* **Short task A**
Which lines of the records contain the string "kern"? Select those lines and copy each one.

* **Text excerpt**
○ ○ ○
Category Archives: Foreign Policy

US Interventionism In-Action: Fighting Both With And Against Iran

Foreign Policy, Iran

Foreign policy confusion is in part a consequence of intervening everywhere. The US can’t get its story straight. NBC’s Richard Engel, an excellent foreign policy correspondent of the Arwa Damon caliber, was on the nose when he recently said the following:

the Obama Administration’s foreign policy toward Iran … seems “convoluted” and “incoherent” at best, given the fact that the U.S. seems to be contradicting itself in its support and opposition to Iran in a number of countries.

Engel explained how the U.S. is fighting both with and against Iran in Syria, which he said is “an incredibly convoluted dynamic.” He said that while the U.S. is negotiating with Iran over its nuclear program, it is supporting the fight against Iran in Yemen, where Iran-backed Houthi rebels recently forced out that country’s president and Saudi Arabia launched air strikes against them in retaliation.
○ ○ ○
* **Dataset excerpt**
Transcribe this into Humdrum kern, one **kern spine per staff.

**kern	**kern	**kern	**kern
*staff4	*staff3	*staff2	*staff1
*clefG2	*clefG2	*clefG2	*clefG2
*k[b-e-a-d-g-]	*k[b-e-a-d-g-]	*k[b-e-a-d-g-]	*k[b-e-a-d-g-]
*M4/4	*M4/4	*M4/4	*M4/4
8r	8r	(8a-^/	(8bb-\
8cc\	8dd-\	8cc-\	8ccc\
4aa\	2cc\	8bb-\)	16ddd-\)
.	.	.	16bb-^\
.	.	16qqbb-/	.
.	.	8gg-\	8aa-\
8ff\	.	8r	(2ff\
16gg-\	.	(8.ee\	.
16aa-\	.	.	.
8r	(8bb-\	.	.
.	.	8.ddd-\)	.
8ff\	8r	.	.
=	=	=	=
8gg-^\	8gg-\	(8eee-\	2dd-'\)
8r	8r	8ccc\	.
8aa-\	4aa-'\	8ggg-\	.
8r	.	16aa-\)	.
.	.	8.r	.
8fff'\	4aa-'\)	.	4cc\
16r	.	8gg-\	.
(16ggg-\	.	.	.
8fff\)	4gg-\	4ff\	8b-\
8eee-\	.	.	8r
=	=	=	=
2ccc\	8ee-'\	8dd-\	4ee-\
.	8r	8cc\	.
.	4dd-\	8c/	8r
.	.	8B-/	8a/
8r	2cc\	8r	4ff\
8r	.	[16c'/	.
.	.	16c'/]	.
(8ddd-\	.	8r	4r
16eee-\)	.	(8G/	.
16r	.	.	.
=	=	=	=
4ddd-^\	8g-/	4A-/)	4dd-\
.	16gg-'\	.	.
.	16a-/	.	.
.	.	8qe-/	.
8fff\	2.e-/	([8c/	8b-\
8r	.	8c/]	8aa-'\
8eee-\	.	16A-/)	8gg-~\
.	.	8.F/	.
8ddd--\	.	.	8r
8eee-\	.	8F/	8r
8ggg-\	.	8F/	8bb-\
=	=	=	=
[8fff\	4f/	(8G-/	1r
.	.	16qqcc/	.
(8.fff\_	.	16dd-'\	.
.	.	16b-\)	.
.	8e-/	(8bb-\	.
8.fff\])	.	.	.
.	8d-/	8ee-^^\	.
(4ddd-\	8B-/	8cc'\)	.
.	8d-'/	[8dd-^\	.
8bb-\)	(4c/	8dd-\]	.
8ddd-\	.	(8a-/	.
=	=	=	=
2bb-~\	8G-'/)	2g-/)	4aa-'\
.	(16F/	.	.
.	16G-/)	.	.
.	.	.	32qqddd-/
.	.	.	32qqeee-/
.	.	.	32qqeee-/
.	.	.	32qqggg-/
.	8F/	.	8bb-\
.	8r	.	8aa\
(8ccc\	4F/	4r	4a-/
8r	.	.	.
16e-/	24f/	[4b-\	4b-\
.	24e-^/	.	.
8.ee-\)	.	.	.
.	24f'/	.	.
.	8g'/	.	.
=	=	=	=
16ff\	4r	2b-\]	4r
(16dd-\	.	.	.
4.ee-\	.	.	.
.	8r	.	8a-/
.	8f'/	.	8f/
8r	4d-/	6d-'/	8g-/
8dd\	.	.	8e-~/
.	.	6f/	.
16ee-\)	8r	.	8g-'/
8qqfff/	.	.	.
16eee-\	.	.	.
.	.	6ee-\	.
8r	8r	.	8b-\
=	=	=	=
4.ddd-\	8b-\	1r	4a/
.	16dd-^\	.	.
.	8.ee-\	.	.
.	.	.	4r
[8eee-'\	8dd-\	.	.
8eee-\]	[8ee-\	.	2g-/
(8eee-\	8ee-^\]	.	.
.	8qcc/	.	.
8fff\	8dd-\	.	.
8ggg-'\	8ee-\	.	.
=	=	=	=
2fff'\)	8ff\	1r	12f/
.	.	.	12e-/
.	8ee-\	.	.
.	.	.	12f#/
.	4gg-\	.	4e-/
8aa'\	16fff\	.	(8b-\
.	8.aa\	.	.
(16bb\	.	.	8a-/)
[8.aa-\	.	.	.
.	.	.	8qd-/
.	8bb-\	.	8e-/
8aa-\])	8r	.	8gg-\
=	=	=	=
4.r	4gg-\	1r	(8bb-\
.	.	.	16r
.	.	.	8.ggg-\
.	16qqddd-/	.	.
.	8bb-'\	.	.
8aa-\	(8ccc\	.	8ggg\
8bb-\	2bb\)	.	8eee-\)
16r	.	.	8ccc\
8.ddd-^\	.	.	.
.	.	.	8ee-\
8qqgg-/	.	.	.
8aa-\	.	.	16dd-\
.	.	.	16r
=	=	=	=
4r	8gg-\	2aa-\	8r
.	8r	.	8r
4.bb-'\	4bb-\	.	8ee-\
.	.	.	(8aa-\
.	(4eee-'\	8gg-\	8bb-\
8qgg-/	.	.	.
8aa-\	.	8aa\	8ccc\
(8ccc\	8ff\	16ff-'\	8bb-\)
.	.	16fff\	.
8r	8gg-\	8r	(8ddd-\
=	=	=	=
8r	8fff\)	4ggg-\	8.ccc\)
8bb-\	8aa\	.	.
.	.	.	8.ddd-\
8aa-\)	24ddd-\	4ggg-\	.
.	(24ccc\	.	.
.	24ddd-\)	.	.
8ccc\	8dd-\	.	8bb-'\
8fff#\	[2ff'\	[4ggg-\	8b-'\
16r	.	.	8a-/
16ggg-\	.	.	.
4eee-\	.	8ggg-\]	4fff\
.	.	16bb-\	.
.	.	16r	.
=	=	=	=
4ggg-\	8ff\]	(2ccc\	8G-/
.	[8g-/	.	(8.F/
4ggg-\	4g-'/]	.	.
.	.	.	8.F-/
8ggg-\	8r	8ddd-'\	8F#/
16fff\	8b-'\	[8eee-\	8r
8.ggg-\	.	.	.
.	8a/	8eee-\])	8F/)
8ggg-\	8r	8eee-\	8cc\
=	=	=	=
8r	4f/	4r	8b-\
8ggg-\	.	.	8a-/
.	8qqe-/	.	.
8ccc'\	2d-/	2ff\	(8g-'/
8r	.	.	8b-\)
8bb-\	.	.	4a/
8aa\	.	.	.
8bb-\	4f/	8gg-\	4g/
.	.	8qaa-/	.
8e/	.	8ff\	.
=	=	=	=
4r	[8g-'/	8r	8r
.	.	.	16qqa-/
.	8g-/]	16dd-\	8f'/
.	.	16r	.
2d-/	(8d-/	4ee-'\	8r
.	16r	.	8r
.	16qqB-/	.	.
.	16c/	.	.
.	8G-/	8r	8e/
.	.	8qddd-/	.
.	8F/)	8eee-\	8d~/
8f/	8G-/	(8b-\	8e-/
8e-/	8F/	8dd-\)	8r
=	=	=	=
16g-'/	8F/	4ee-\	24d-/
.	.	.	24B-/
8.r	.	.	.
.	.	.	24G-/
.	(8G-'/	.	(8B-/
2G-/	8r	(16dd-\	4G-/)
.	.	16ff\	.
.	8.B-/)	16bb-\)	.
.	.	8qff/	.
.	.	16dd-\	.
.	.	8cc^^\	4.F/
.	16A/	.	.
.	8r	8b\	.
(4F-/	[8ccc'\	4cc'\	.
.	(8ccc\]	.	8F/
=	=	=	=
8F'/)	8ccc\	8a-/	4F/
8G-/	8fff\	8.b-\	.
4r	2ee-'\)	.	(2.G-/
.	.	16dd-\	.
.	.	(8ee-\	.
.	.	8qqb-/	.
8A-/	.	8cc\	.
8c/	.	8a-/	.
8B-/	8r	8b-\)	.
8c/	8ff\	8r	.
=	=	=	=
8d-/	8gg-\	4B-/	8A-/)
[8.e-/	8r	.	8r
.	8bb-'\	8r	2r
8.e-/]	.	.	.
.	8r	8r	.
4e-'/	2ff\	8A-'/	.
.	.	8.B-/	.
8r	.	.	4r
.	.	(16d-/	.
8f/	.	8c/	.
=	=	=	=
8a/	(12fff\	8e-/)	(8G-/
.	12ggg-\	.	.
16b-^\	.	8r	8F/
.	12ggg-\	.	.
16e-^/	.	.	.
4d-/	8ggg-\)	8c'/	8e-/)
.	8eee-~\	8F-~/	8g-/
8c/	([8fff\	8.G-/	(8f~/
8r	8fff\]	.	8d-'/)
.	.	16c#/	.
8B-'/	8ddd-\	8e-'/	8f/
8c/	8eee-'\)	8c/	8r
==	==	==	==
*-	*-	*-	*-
○ ○ ○
* **Short task B**
According to the text on US policy toward Iran, who forced out Yemen's president?

* **Final result A**
Transcribe this into Humdrum kern, one **kern spine per staff.
**kern	**kern	**kern	**kern

* **Final result B**
Iran-backed Houthi rebels forced out Yemen's president.